Exercise goal :: Return, word for word, the lines of the listing below from the one with "Annotated regions visible in this slice (manually" through the one with "- lesion 1 (tumor, upper", and no other lines.

Information provided ::
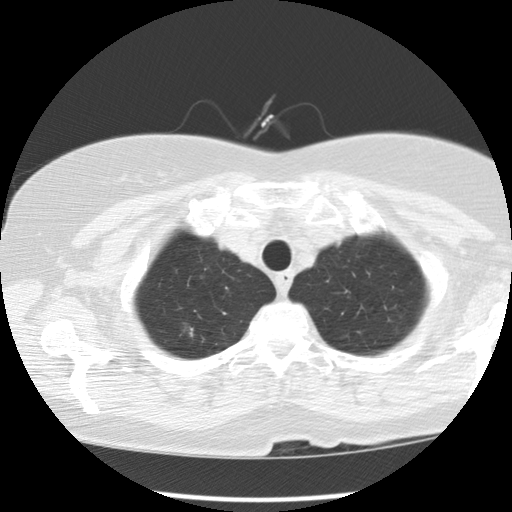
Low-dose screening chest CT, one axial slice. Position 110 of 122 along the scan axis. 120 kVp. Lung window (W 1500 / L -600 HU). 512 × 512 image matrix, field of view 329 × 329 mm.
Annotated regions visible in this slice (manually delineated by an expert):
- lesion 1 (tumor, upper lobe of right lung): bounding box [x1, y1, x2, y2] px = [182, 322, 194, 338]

* * *

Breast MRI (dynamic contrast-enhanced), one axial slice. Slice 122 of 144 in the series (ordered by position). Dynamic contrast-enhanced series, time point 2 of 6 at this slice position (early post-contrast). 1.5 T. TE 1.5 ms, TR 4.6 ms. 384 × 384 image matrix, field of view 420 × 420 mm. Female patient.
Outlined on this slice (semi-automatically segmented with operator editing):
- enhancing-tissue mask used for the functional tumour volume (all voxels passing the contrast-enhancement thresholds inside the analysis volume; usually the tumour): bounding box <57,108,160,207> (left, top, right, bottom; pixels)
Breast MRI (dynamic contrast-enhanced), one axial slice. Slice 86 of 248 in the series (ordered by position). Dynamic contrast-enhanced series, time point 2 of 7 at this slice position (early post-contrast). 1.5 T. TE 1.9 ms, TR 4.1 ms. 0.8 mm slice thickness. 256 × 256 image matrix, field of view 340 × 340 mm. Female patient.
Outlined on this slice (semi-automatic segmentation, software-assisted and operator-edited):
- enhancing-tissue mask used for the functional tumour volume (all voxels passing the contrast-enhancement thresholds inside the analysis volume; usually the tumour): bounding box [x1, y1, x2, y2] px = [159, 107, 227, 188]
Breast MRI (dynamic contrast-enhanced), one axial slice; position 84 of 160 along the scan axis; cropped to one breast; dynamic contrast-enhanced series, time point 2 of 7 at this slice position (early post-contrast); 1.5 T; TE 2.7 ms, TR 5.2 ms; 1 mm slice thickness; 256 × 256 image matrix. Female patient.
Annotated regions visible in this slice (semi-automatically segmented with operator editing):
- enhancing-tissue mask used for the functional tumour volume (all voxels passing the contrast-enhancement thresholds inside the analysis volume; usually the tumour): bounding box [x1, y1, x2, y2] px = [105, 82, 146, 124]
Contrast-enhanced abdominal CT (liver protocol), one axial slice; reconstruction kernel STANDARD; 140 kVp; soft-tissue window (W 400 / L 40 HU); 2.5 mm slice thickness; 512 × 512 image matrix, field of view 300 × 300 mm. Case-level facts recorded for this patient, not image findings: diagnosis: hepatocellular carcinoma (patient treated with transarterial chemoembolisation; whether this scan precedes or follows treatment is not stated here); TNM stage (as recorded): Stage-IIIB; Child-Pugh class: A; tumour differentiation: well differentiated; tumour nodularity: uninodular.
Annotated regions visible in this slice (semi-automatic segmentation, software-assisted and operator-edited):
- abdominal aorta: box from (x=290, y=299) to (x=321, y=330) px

Answer area ::
Annotated regions visible in this slice (manually delineated by an expert):
- lesion 1 (tumor, upper lobe of right lung): bounding box [x1, y1, x2, y2] px = [182, 322, 194, 338]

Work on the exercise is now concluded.